Below are lines of records; copy exactly those from the one containing "vfov_deg: 3.1" through the one containing "focal_mm: 2.22", leaving the pictures behind.

/---

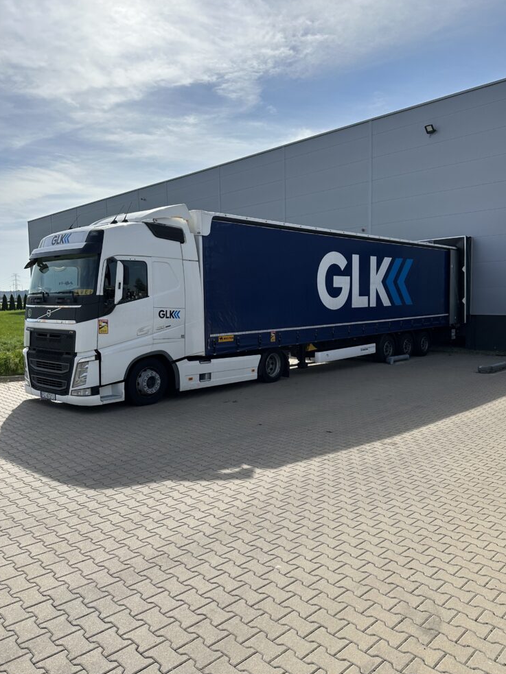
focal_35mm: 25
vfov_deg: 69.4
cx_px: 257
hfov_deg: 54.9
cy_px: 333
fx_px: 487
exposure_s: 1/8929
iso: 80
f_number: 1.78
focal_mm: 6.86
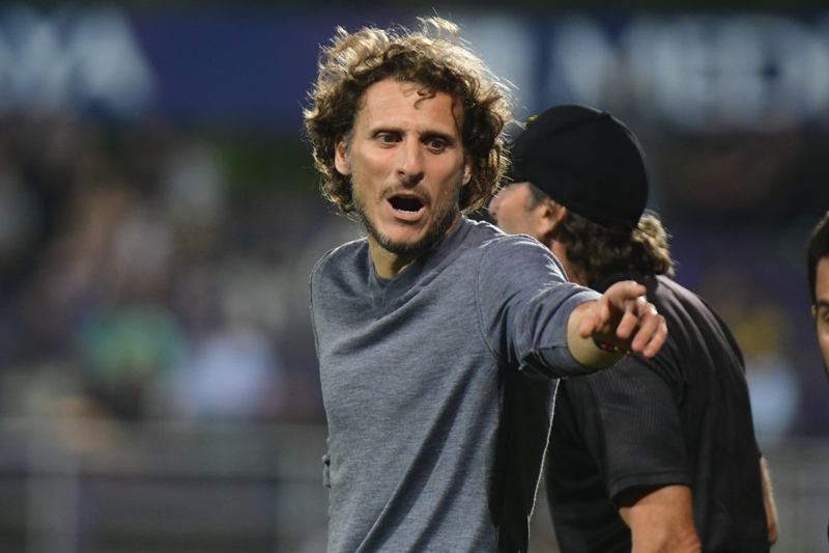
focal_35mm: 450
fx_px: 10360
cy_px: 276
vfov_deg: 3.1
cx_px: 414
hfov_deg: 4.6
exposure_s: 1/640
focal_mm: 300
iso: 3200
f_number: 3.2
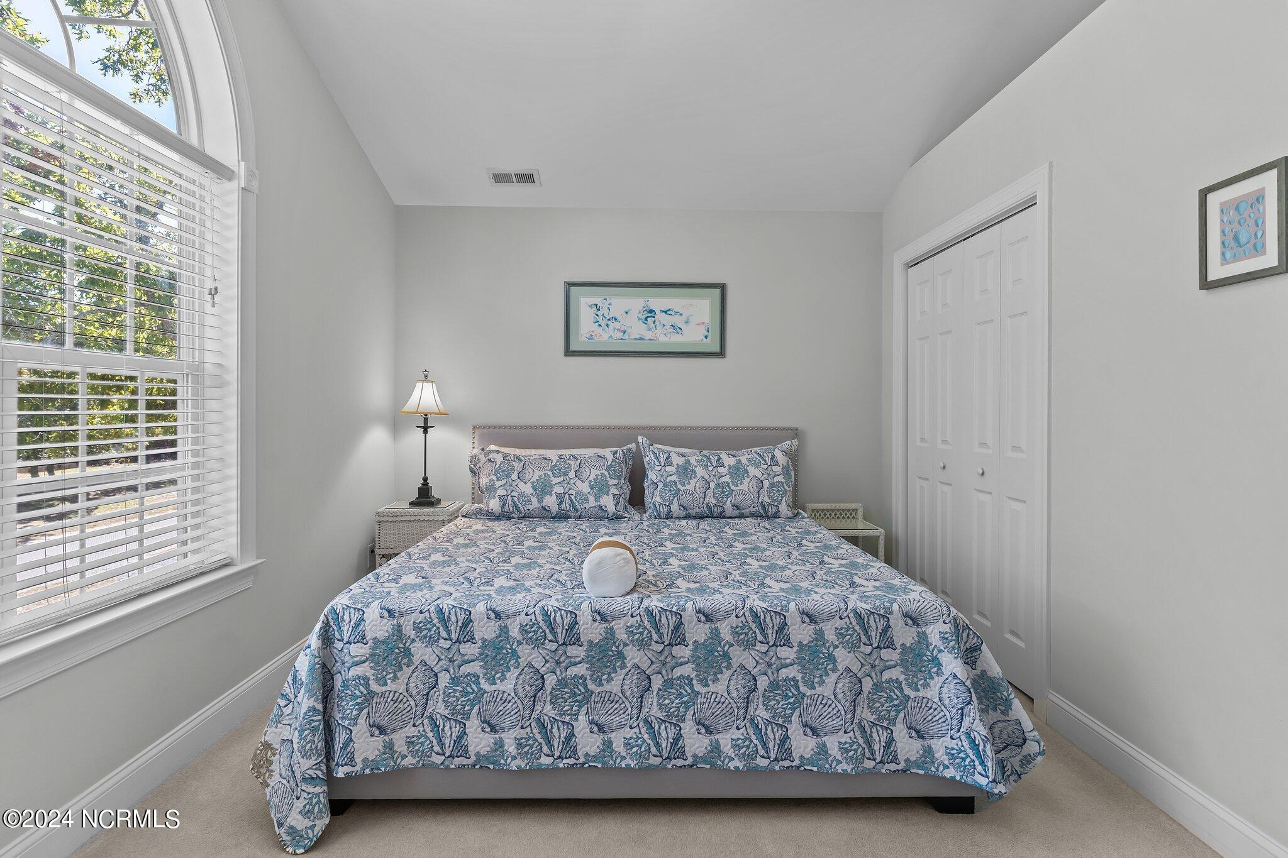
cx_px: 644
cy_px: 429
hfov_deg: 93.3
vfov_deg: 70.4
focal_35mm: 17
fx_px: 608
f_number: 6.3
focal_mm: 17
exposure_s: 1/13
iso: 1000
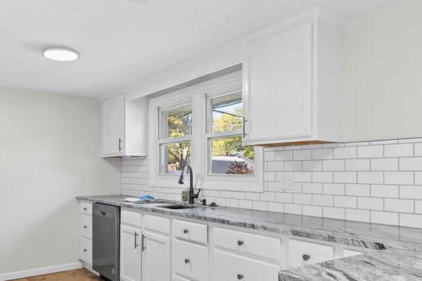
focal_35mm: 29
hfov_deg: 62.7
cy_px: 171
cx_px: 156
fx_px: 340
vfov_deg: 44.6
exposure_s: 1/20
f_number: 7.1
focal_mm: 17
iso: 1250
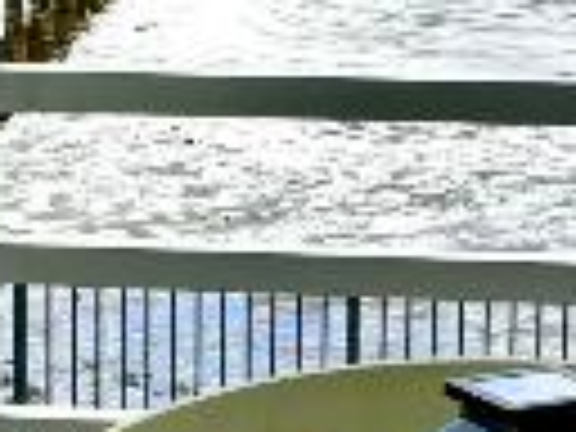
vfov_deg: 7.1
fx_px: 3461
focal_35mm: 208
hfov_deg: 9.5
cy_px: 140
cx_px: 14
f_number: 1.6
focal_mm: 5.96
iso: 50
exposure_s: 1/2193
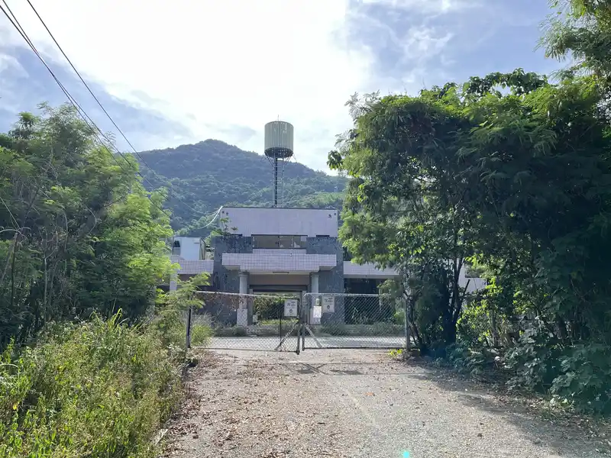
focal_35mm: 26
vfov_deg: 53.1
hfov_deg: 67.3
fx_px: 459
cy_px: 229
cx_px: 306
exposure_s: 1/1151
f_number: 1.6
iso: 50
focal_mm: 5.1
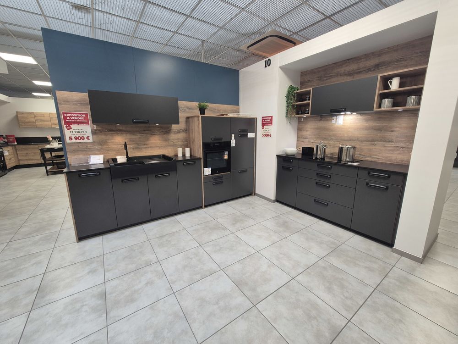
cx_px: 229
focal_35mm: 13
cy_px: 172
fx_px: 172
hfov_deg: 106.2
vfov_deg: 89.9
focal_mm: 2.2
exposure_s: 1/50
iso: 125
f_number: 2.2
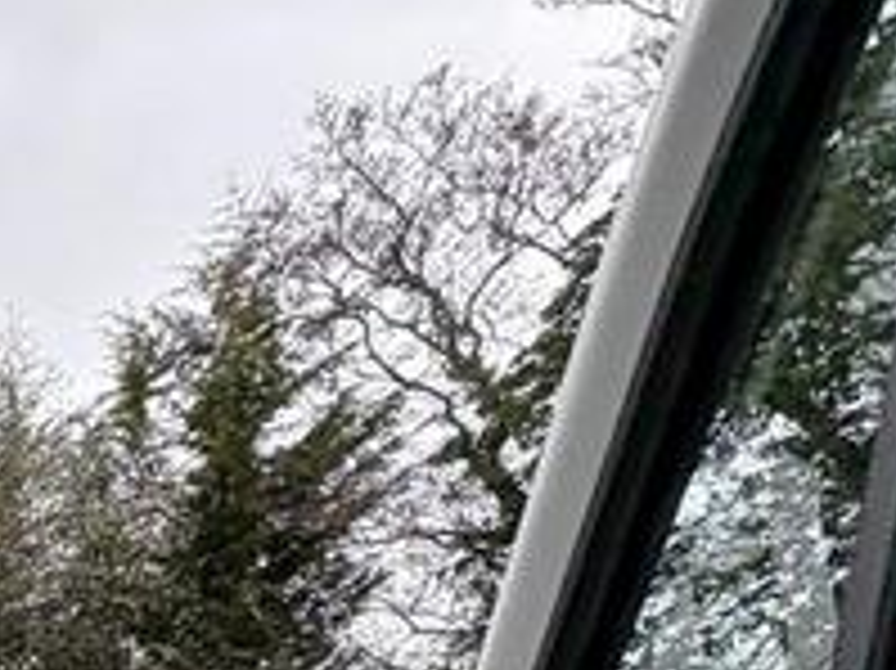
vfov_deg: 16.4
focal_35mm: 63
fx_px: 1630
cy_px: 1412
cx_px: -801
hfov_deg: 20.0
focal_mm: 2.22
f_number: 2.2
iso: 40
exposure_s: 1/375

\---

EXERCISE SOLUTION →
vfov_deg: 3.1
cx_px: 414
hfov_deg: 4.6
exposure_s: 1/640
focal_mm: 300
iso: 3200
f_number: 3.2
cx_px: 644
cy_px: 429
hfov_deg: 93.3
vfov_deg: 70.4
focal_35mm: 17
fx_px: 608
f_number: 6.3
focal_mm: 17
exposure_s: 1/13
iso: 1000
focal_35mm: 29
hfov_deg: 62.7
cy_px: 171
cx_px: 156
fx_px: 340
vfov_deg: 44.6
exposure_s: 1/20
f_number: 7.1
focal_mm: 17
iso: 1250
vfov_deg: 7.1
fx_px: 3461
focal_35mm: 208
hfov_deg: 9.5
cy_px: 140
cx_px: 14
f_number: 1.6
focal_mm: 5.96
iso: 50
exposure_s: 1/2193
focal_35mm: 26
vfov_deg: 53.1
hfov_deg: 67.3
fx_px: 459
cy_px: 229
cx_px: 306
exposure_s: 1/1151
f_number: 1.6
iso: 50
focal_mm: 5.1
cx_px: 229
focal_35mm: 13
cy_px: 172
fx_px: 172
hfov_deg: 106.2
vfov_deg: 89.9
focal_mm: 2.2
exposure_s: 1/50
iso: 125
f_number: 2.2
vfov_deg: 16.4
focal_35mm: 63
fx_px: 1630
cy_px: 1412
cx_px: -801
hfov_deg: 20.0
focal_mm: 2.22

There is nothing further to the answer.